SWAMPSCOTT — Monday was a day when both the Republican and Democratic candidates for governor both showed up on the North Shore on what was their last full day to get out the vote.

That included a stop by Gov. Charlie Baker to a banquet room of the Hawthorne-by-the-Sea restaurant on Humphrey Street, not far from his home, for a hometown rally to thank his supporters, friends and neighbors.

There, the state’s first lady, Lauren Baker, recalled how Monday night four years ago, on election eve, she and her husband stood in the very same room for a hometown rally.

Or so she thought.

“Hey honey,” interjected Baker amiably from the side of the room, “we were in the gym,” Charlie Baker deadpanned, and his 100 or so enthusiastic supporters laughed, as Baker had noted their hometown rally in 2014 was indeed in the gym at Swampscott High across town.

One might forgive the lapse.

This was, after all, the Republican governor’s third statewide campaign for the state’s top political office since 2010, when he was defeated by former Gov. Deval Patrick in a three-way race. But the Bakers noted that there was no place like home, the place where they raised three kids, when it came to where they wanted to be to wind up their campaign. 

“We were in Swampscott on election ... you are right, I’m sorry,” Lauren Baker said. “We could be anywhere, but we were here, and we were with you and I cannot thank you enough for being with us every step of the way and supporting us. It has been an incredible journey for Charlie and me and we never would have gotten here without you.”

Lauren thanked Swampscott for being their hometown community for the past 25 years and its support in helping Baker win election in 2014.

Baker, who grew up in Needham, said every campaign they have run ends in Swampscott because of what it means to him and his wife.

“The people in this community, our friends, our neighbors, the parents we used to trade stories with about the craziness that is associated with being a parent, those conversations took place with the people in Swampscott and Marblehead and Winthrop and Lynn and Salem and all across the North Shore,” the governor said. “And for us, that is why each one of these campaigns needed to end in this community because fundamentally, this job, this work is all about trying to do the things that we can do to help communities succeed and to help families, as Lauren said, have a great place to live, work and grow up.” He noted the state has added 200,000 jobs during his first term.

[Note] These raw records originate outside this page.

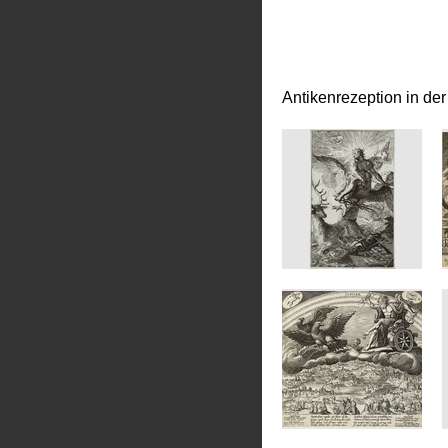
Antikenrezeption in de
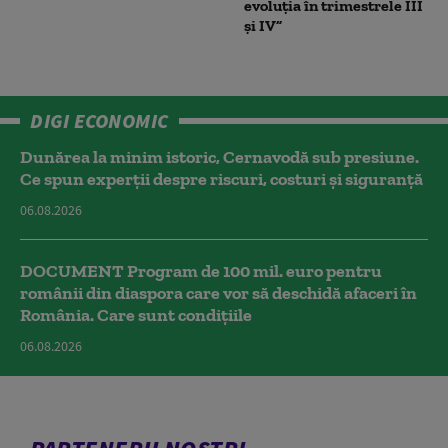
evoluţia în trimestrele III
şi IV”
DIGI ECONOMIC
Dunărea la minim istoric, Cernavodă sub presiune.
Ce spun experții despre riscuri, costuri și siguranță
06.08.2026
DOCUMENT Program de 100 mil. euro pentru
românii din diaspora care vor să deschidă afaceri în
România. Care sunt condițiile
06.08.2026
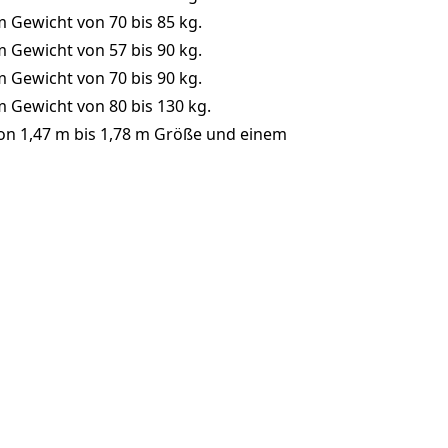
 Gewicht von 70 bis 85 kg.
 Gewicht von 57 bis 90 kg.
 Gewicht von 70 bis 90 kg.
 Gewicht von 80 bis 130 kg.
von 1,47 m bis 1,78 m Größe und einem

Democratic nominee for governor Jay Gonzalez and his wife, Cyndi, stopped by a campaign office at 10 Colonial Road in Salem around 1:30 p.m. to greet and thank about 20 supporters and canvassers, and get a big hug from state Rep. Paul Tucker, D-Salem, who is also running unopposed in Tuesday’s state election. Gonzalez gave a short speech before heading to Lynn, where there was a much larger gathering of Democrats that included U.S. Rep. Seth Moulton.

While Baker’s thank you to supporters did not mention his rival or the Trump administration, Gonzalez took digs at both.

“Thank you all for being here,” said Gonzalez, who lives in Needham. “It really matters. You ready to get out the vote?”

“Yes,” said supporters. “The Democratic votes.”

“The Democratic votes, that’s right,” Gonzalez said. “If this president of ours has taught us anything, it is that our liberties and our democracy, and the strength of our communities, these fundamental American privileges, are not self-fulfilling. They need us to breathe life into them and protect them and be vigilant about them. We can’t take them for granted. And, voting is one of the ways we do that.”

“Elections matter,” Gonzalez said. “Electing Democrats who will fight for our values, matters. Right? So, with Trump taking us backwards every single day, it is really important we’ve got real leadership right here in Massachusetts. And we don’t have that right now. Charlie Baker is a status quo, wait-and-see governor. I know I have run across this and I know you have too: People who are just relieved to have a governor who seems nice, and isn’t a crazy, right-wing extremist.

“And, he’s tall,” said someone.

“Tall’s overrated,” Gonzalez said, who often jokes about his short stature. Gonzalez said with President Donald Trump setting the bar so low, “nice and not crazy seems pretty good. Even I’ll admit that. But it’s not good enough, not for Massachusetts.” In a short stump speech, he laid out a plan to invest an additional $3 billion each year in education and transportation “by asking the wealthy to pay their fair share.” 

Gonzalez said everywhere he goes, he hears from people who have voted for him.

“The polls and the pundits have been way off,” Gonzalez said. “And it is not what we are experiencing on the ground.”

Later that evening, Lauren Baker thanked supporters and added: “The polls look very, very good and we are very proud of that, but as you all know, the only poll that matters, is the one that happens tomorrow.”